Give me a boring, simple, plain guy any day because what you see is what you get. At least they're hard working, humble, good, kind and trustworthy which are PRICELESS characteristic traits. Unfortunately, I've since observed all sorts of despicable men AMONG my relatives, in-laws and friends. There are good men out there just like finding a needle in a haystack. I'm not saying all men are bad. I'm saying that based upon my experience among the men I've known on both sides of my family tree and from my workplace, extended relatives and friends, it was a harsh, sobering reality check. However, I was nice to all of them albeit at a safe, frosty distance!

 

My husband is a nondescript yet nice guy. He works hard.
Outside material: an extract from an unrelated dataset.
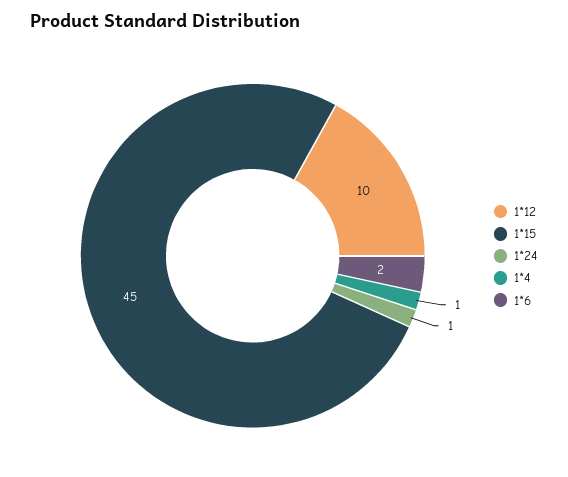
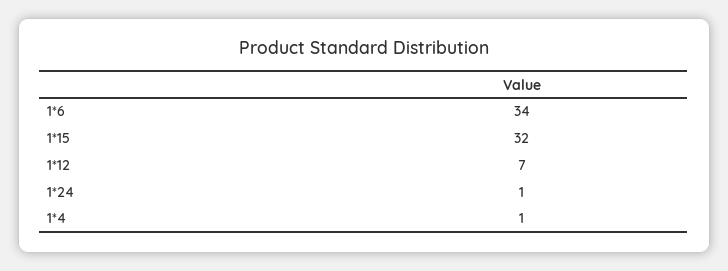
1*12: 10 -> 7
1*15: 45 -> 32
1*6: 2 -> 34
He compliments me, says nice stuff and he is sincere. I trust him with all my being. He always has my back and helps me with EVERYTHING for everyday living. I've never seen a man give so much of himself to his wife and children.

 

My husband sounds similar to your boyfriend. You need to appreciate the star qualities in a man instead of searching or wishing for more because unfortunately, sometimes "more" means a "package deal" mixed with unsavory personality and character defects which is far worse IMHO. A man who doesn't give you trouble is enduring and in it for the long haul. Exciting danger or men with red flags will give you undue stress, an ulcer and migraine headaches. Be careful what you wish for because the grass isn't always greener on the other side.

 

I'll give you an example. My sister's first boring but good husband lasted all of 9 months. Then she married husband #2, "Mr. Ga-ga Blue Eyes." Yes, husband #2 is handsome yet he's a 'Class A Jerk.' He disrespects people, humiliates them publicly and socially, will downgrade you to your face in front of everyone, very controlling, paws my sister as if she is his property and very unkind to all. Don't let his good looks and cool demeanor fool you. The guy is some piece of work. He's a loose cannon. She fixated on initial excitement, charm and false attraction and look where that got her? Now after 3 kids in an affluent neighborhood as a SAHM, she's hosed. I on the other hand, chose a man very wisely. My husband treats everyone with respect, my husband gave me a harmoniously stable life, we don't reside in a $1.5 mil house yet who is the richer wife now?